------ Data supplied ------
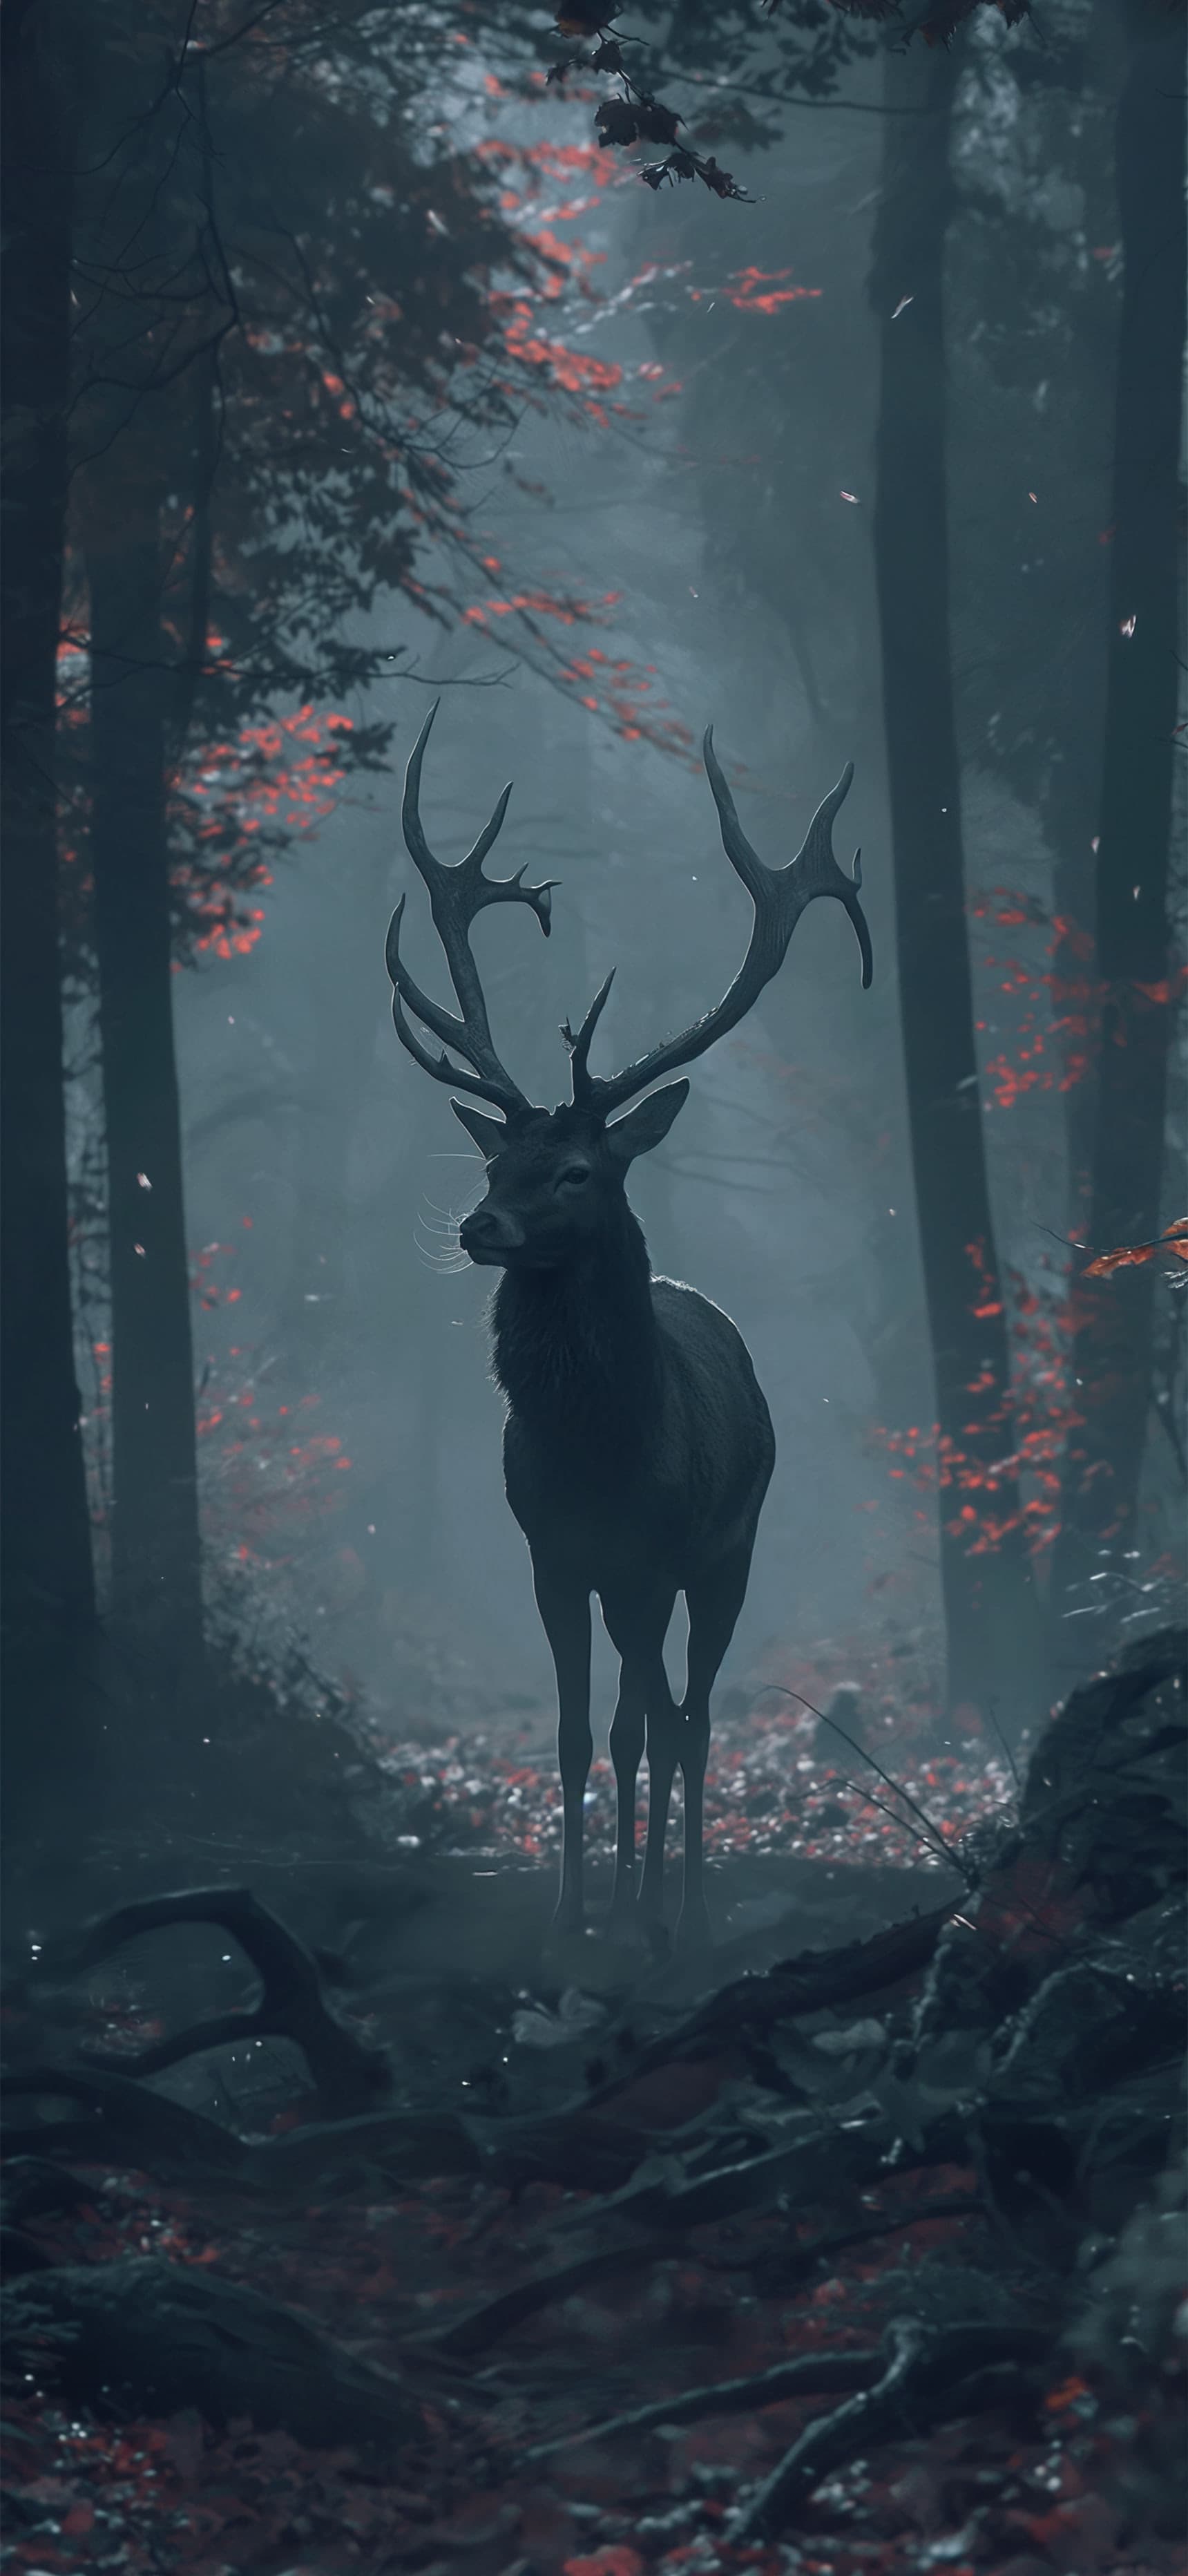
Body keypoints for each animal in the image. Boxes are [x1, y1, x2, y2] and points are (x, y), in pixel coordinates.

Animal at [386, 704, 872, 1947]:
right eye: (491, 1161)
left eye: (574, 1172)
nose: (480, 1225)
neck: (596, 1453)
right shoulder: (555, 1558)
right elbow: (573, 1734)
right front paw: (572, 1912)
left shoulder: (657, 1555)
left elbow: (642, 1731)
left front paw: (642, 1912)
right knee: (654, 1716)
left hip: (731, 1552)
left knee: (689, 1719)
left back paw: (684, 1904)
------
Problem details:
Could the data above be repeated exactly, with every picture dropped?

Solution:
Body keypoints for each animal in the image. Boxes are [x1, y1, x2, y2] and points are (x, y), in pixel coordinates.

Animal at [386, 704, 872, 1947]:
right eye: (491, 1161)
left eye: (574, 1172)
nose: (480, 1225)
neck: (596, 1453)
right shoulder: (555, 1558)
right elbow: (573, 1734)
right front paw: (572, 1912)
left shoulder: (657, 1555)
left elbow: (642, 1731)
left front paw: (642, 1912)
right knee: (654, 1716)
left hip: (731, 1552)
left knee: (689, 1719)
left back paw: (684, 1904)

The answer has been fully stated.